• _DIRECTIONS FOR THIS TASK_:
How many lines in the data below contain the word "multiple"? Reply with the number alone.
=== RECORDS TO PROCESS ===
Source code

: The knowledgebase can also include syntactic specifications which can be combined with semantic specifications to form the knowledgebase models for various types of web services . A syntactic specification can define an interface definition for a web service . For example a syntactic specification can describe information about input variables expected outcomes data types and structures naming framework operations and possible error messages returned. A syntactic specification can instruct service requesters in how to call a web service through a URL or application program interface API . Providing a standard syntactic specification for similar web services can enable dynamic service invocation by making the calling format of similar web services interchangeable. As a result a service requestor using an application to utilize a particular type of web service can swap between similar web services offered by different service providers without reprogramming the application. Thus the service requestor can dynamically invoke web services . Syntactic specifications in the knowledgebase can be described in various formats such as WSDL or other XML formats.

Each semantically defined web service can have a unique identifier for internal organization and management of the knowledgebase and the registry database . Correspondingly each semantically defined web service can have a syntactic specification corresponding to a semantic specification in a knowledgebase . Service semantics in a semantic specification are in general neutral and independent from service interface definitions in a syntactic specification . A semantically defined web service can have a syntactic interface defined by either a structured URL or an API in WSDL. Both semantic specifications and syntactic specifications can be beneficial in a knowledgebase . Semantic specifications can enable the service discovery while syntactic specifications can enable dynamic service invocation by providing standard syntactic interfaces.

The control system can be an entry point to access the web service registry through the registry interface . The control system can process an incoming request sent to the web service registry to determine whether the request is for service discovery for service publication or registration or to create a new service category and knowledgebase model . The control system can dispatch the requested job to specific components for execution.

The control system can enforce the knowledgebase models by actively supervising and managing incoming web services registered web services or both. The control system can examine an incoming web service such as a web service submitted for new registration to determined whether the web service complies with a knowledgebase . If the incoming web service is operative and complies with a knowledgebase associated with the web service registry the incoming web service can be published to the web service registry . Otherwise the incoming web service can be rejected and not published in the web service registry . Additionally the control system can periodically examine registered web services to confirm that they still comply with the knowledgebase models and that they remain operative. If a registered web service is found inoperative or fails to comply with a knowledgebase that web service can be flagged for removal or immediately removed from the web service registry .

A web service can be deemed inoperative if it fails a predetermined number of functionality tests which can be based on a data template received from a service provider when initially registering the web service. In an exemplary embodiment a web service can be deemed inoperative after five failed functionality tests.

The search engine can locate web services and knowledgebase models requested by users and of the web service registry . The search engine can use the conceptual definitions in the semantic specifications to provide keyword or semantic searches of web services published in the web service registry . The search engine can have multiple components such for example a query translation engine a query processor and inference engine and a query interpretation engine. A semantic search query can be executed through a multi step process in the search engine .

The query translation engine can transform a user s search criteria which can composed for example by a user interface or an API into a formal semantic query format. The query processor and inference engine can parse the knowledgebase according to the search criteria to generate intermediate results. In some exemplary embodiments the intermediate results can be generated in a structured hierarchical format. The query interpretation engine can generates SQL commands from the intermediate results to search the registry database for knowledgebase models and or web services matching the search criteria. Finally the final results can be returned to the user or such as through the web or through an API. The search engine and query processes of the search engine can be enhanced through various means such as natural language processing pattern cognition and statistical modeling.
===
• _ANSWER TO THIS TASK_:
1